Depression is a mental illness, and because of the stigma attached to this branch of medicine, the majority of today's society is loath to discuss it. Governments are no better, having the power to do something about the problem, yet merely offering some token contribution when public opinion insists. Then they just dump it back in the too-hard basket. Only those directly affected seem willing to recognise that something is wrong and needs fixing; but the sufferers don't always like to admit that they need help, men especially. As for those close to them, even when they suspect a family member or friend may be displaying symptoms of depression, diplomacy often steps in to prevent the asking of awkward questions. Should they be asked anyway and the response is a rather snappy: "I'm okay. Don't worry about it," the matter is usually dropped. Left to suffer in silence, the person at risk is likely to become increasingly withdrawn. It is almost as if they enjoy being miserable which, of course, is nonsense: they just can't find a reason to be happy, and if one did condescend to appear, they would probably reject it.

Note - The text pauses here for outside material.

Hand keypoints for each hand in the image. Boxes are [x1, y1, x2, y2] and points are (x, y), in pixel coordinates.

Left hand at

They come from all walks of life - professionals, farmers, office and factory workers, the unemployed, school students and even doctors. Many of them look at others in similar positions, see these people are coping with life, then are afraid to concede that they aren't. Patients who do seek treatment soon become dissatisfied and lose confidence in a medical fraternity which gives the impression it doesn't know what it is doing - how can it when remedies, drugs and support programs are switched and changed with little or no apparent success? Unfortunately, depression is a subtle illness that creeps up almost without notice; and it is difficult to recognise as specific because it is made up of many parts - anxiety, paranoia, personality and bi-polar disorders to name a few. Aside from being mental conditions in their own right, each can contribute to depression as well as being a result of it. No wonder it is hard to find a cure - some say there isn't one, not of the permanent kind. Maybe so, but degrees of recovery are possible, given the right care.

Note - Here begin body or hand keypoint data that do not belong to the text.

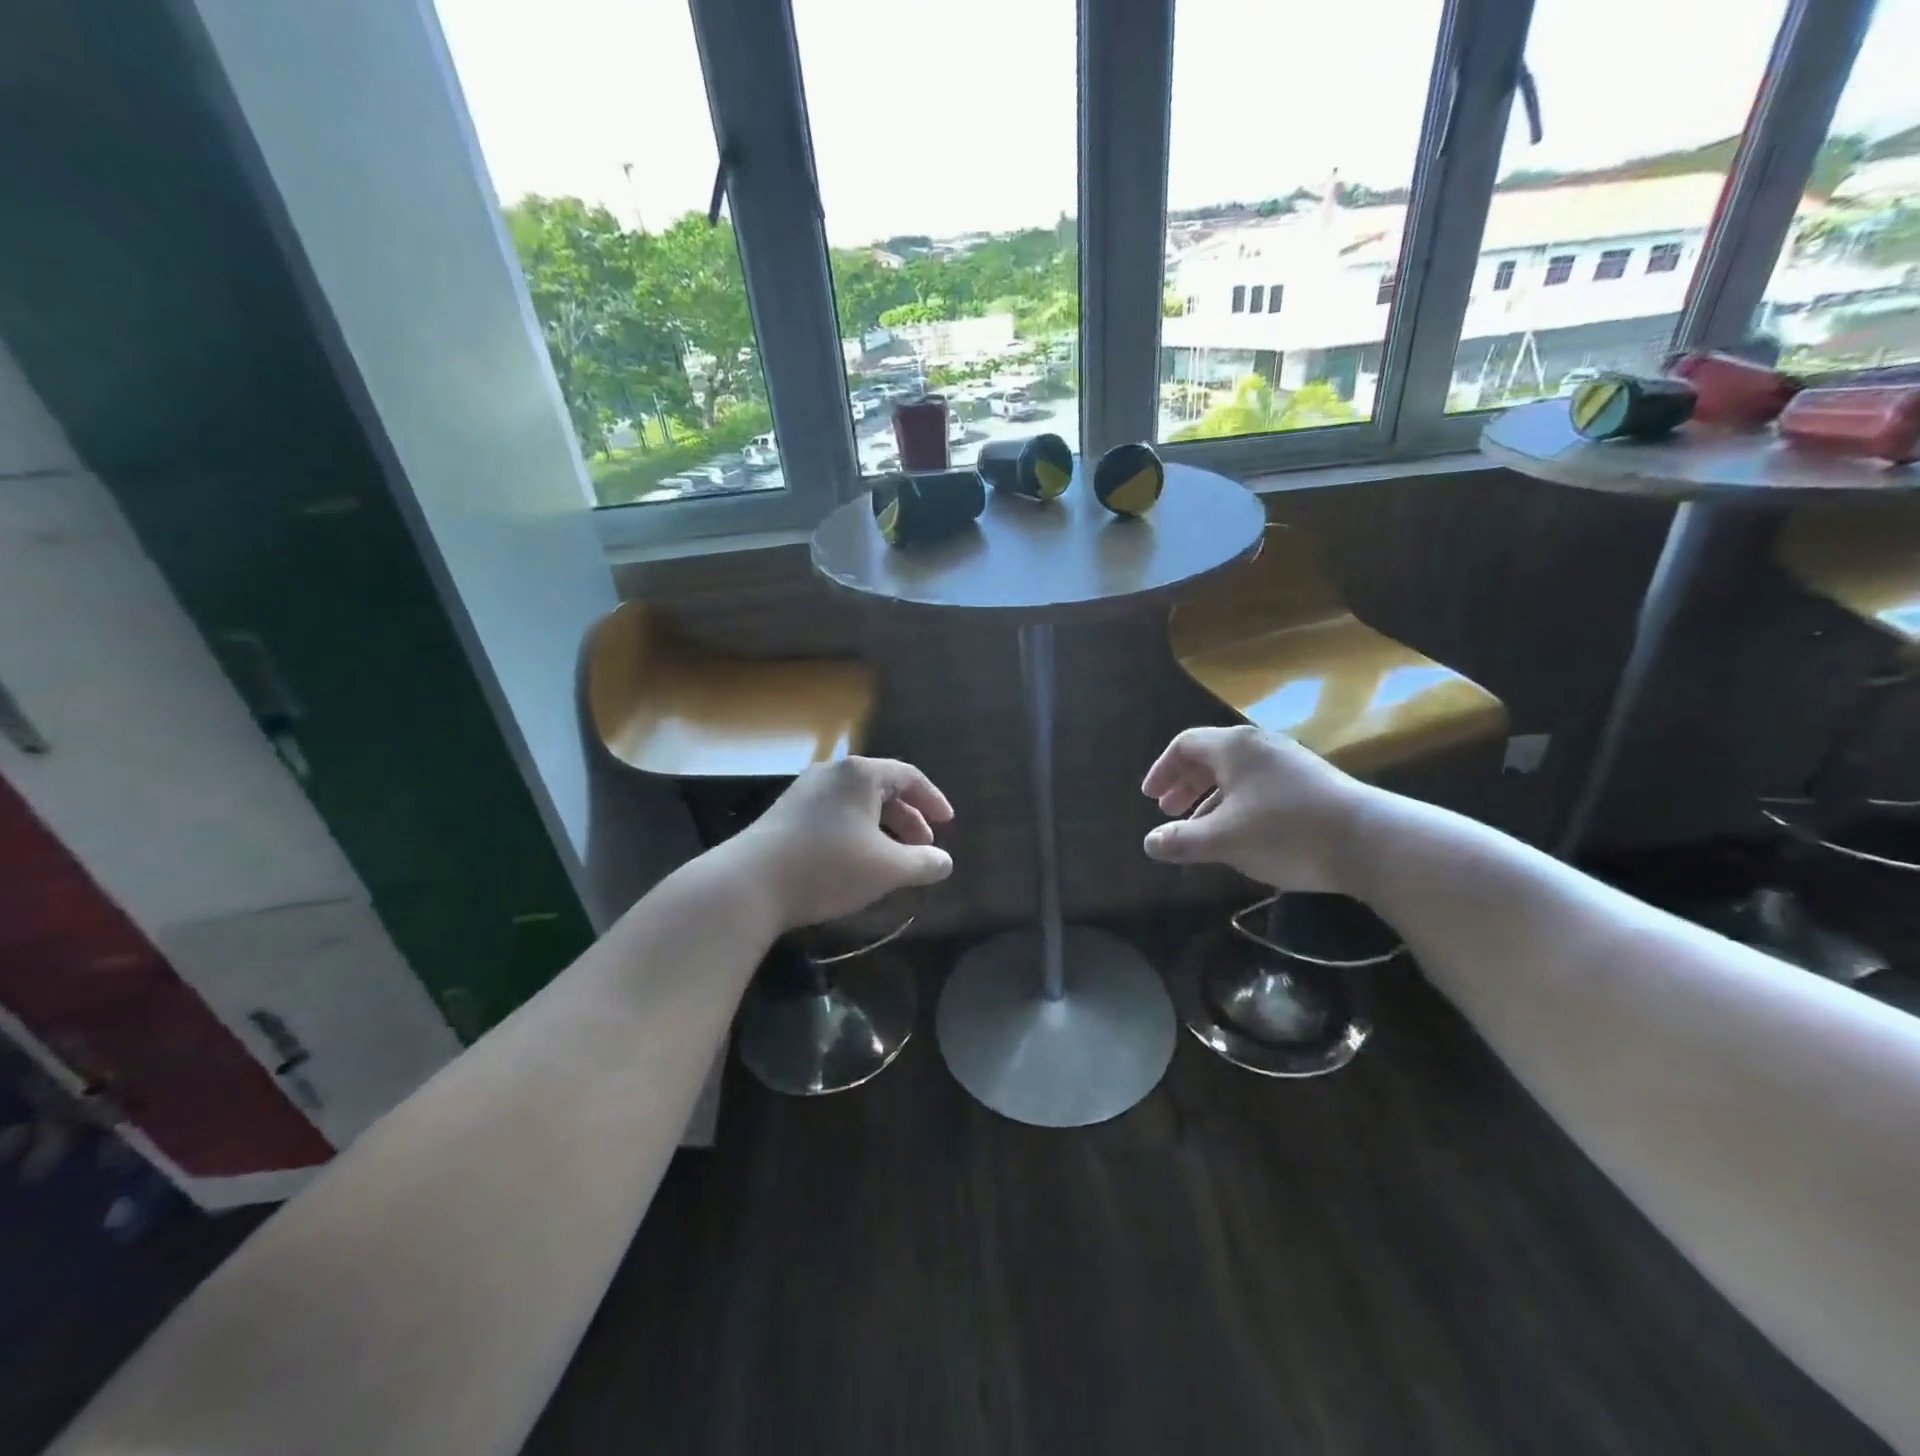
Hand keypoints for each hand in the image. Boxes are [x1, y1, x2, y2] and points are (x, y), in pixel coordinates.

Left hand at [732, 758, 954, 930]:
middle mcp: (832, 773)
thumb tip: (945, 861)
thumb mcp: (887, 868)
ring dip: (882, 828)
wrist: (749, 884)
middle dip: (908, 818)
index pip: (908, 776)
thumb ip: (923, 863)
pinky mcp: (785, 814)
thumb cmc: (828, 866)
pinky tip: (857, 861)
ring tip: (894, 858)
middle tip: (924, 846)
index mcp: (860, 774)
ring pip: (856, 804)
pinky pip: (834, 814)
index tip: (947, 823)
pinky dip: (856, 832)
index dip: (932, 799)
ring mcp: (804, 791)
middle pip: (881, 788)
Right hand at [1140, 726, 1370, 894]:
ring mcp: (1289, 762)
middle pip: (1210, 757)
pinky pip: (1260, 785)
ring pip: (1237, 774)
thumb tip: (1149, 843)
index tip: (1150, 798)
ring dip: (1210, 798)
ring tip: (1199, 828)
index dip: (1162, 770)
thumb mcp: (1223, 840)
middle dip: (1185, 785)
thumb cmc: (1284, 832)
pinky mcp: (1311, 782)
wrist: (1369, 841)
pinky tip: (1240, 833)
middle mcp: (1260, 746)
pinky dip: (1237, 803)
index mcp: (1233, 747)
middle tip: (1169, 811)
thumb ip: (1181, 840)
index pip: (1185, 746)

Prevention, of course, is better than any cure, but for this to be effective, the symptoms have to be identified when they start appearing. The prospective sufferers may not notice or choose to disregard changes to their normal selves, whereas those who come into regular contact with them will. They may not seem as cheerful, frowning more frequently as they ponder some personal problem which, in turn, makes them less receptive. They begin losing touch with their environment, failing to respond immediately when someone addresses them. In a strange way, they are meditating, withdrawing inside themselves to focus on their own mental issues to the exclusion of anything outside and beyond. At this point they are not yet a patient, just an ordinary person trying to resolve a few hassles that are dogging them. Leaving them to handle this on their own could be deemed the right thing to do, but it doesn't hurt to offer comfort and help. Even if this is refused, simply talking to them in a relaxed way about everyday events that are not particularly confronting may lighten their mood, making them more amicable. Should they react to this attempt at normal conversation in an unexpected manner, particularly a hostile one, it could indicate that their condition is more serious than at first thought.